Она взяла себя в руки, вымученно улыбнулась.
– Ты не забудешь кормить Дэвида?
– Конечно нет.
Он смотрел на нее заботливо, вежливо, но она голову могла дать на отсечение: ему не терпелось уйти. «В чем причина? Ведь он пришел к ней сам в трудную минуту, когда она уже вполне научилась обходиться без него. Он нуждался в ней, и она дала ему все, что могла, все, что было в ее силах. Она нужна ему и теперь... Как нянька, как домработница».
Она переспросила, и голос ее впервые за все долгое последнее время прозвучал резко:
– Что «нет»?
– Не забуду. – Он даже не заметил перемены.
– И Сеню корми.
– Хорошо.
Она помолчала. Слова любви рвались из сердца, но не выходили наружу, прилипли к языку.
– И стиральную машину не забывай выключать.
– Конечно.
– Ну, иди? – сказала вопросительно, надеясь, что он останется. Хоть на чуть-чуть.
– Да. Я, может быть, еще забегу. Если работа будет недалеко. – Он знал, что сегодня ему опять надо быть в отделении у Ризкина.
У нее немного отлегло от сердца. «Зайдет. Она будет ждать».
– Так ты сейчас на работу?
– Да.
– Хорошо...
Работа по-прежнему была табу.
– Ну, иди.
– Пока!
Он подошел, клюнул ее в щеку, торопливо, ни к чему не обязывающе, и вышел. Дверь палаты закрылась. Тина несколько секунд глядела на дверь, потом повалилась на узкую кровать и от бессилия заплакала. Она не плакала уже очень давно – после операции ни разу.
Но Тина была не единственной страдающей влюбленной душой в отделении. Не меньше ее страдала Маша. Владик Дорн принципиально не высовывался из ординаторской, делая вид, что не хочет навязываться. Такой политике способствовало и то, что Раиса ушла на неделю на больничный.

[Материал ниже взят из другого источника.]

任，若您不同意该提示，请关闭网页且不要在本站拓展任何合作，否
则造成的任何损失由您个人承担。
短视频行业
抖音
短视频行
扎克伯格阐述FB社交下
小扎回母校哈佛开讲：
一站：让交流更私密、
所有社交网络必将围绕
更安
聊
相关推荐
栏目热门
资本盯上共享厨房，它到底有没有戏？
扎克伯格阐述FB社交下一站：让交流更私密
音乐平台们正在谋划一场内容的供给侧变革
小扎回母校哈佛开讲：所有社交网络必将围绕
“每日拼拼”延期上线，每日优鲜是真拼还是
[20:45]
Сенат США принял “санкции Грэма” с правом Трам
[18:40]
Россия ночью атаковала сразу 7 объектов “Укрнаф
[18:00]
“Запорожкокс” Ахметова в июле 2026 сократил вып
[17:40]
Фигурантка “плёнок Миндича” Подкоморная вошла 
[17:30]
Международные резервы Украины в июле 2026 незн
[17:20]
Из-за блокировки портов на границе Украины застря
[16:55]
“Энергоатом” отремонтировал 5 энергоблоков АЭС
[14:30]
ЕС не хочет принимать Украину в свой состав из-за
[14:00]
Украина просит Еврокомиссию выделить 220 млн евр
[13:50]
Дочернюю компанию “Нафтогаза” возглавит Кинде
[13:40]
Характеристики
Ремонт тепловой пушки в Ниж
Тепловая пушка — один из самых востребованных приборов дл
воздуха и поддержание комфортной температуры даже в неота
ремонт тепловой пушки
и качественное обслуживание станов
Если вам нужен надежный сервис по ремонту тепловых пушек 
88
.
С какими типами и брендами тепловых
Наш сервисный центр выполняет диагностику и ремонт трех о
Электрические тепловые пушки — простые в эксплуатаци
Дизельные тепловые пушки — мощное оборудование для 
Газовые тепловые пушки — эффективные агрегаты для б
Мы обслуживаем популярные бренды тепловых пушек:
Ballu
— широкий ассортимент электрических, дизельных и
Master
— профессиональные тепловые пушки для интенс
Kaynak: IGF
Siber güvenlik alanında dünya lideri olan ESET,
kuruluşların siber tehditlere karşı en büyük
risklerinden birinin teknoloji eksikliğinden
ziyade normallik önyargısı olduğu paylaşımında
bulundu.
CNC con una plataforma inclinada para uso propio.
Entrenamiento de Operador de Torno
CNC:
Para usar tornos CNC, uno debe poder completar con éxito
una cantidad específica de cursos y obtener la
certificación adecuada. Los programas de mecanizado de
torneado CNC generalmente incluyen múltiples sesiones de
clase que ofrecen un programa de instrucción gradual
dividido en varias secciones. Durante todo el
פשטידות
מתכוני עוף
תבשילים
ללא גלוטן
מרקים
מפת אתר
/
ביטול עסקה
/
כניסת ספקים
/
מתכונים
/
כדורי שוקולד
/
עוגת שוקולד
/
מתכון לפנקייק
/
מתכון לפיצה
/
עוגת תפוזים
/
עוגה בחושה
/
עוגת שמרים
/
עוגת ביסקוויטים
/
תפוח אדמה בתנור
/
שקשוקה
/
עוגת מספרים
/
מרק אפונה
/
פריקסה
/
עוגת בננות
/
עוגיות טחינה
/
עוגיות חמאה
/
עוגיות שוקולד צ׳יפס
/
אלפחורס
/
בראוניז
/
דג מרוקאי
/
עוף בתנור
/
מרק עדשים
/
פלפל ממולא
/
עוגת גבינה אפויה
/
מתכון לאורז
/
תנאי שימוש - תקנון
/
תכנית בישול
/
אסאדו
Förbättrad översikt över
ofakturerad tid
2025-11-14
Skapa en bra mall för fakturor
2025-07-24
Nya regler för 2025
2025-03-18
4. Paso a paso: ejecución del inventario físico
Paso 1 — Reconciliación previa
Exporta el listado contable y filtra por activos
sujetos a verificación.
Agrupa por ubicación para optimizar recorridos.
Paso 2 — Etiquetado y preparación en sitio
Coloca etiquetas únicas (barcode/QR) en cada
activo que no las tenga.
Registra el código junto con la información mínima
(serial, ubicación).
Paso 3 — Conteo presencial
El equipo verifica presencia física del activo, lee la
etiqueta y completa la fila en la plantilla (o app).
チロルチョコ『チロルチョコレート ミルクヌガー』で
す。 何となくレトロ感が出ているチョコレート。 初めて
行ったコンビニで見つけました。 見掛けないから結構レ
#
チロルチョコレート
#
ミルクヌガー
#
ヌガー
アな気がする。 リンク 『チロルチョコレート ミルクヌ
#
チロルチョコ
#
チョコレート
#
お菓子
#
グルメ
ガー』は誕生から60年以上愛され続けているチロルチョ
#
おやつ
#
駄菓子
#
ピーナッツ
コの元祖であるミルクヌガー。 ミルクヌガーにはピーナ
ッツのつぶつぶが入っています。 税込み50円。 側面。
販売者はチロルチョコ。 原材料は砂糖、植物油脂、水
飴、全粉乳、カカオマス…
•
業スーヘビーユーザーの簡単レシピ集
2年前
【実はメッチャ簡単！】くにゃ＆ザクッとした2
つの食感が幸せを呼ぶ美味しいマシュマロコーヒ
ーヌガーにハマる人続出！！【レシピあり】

«А потом я должна ее отправить в декрет, – решила Маша. – Опасно ей уже ездить на работу из области с таким животом».
Владик же в отсутствие Раисы буквально расцвел – ходил по ординаторской, насвистывая, перестал со страхом оглядываться на дверь и даже пару раз рассказал Барашкову по анекдоту.
«Чего это он прыгает, как кузнечик», – удивился Аркадий, но перемену в настроении Дорна с отсутствием Раисы не связал. Барашков был занят планом обследования Тины. Уже в первый день она должна была пройти хотя бы самые поверхностные исследования – и он воспользовался хорошим настроением Дорна.
– Смотри внимательнее, – предупредил Владика Аркадий, отдавая ему только что заведенную историю болезни. – Это тебе не кто-нибудь, это Валентина Николаевна.
– Что, опять благотворительностью заниматься? – скривился Дорн.